Go to the line containing "会幼稚園(港区・目黒区)」であるとされていますのでこの" in the material below. From there to the end, retype every line exactly and drop the pictures.

-------- Material supplied

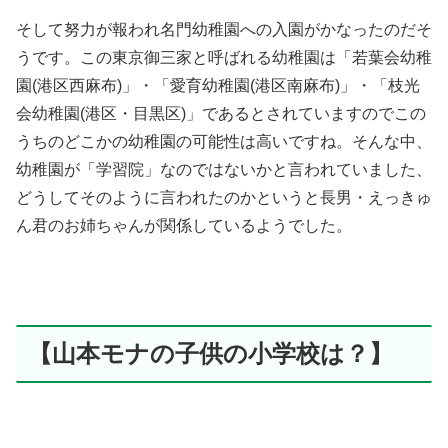
そして努力が報われ名門幼稚園への入園がかなったのだそ
うです。この東京御三家と呼ばれる幼稚園は「若葉会幼稚
園(港区西麻布)」・「愛育幼稚園(港区南麻布)」・「枝光
会幼稚園(港区・目黒区)」であるとされていますのでこの
うちのどこかの幼稚園の可能性は高いですね。そんな中、
幼稚園が「学習院」なのではないかと言われていました、
どうしてそのように言われたのかというと長男・えっきゅ
ん君のお姉ちゃんが関係しているようでした。
【山本モナの子供の小学校は？】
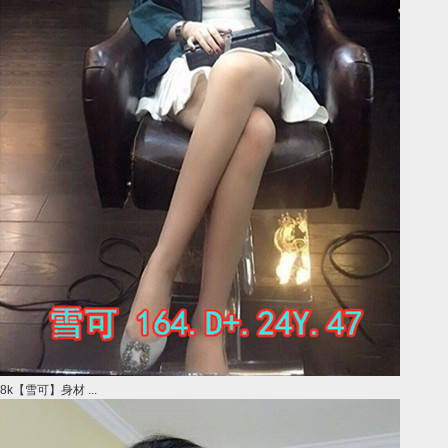
8k【雪可】身材 ...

----------------

◆ The completed task:
会幼稚園(港区・目黒区)」であるとされていますのでこの
うちのどこかの幼稚園の可能性は高いですね。そんな中、
幼稚園が「学習院」なのではないかと言われていました、
どうしてそのように言われたのかというと長男・えっきゅ
ん君のお姉ちゃんが関係しているようでした。
【山本モナの子供の小学校は？】
8k【雪可】身材 ...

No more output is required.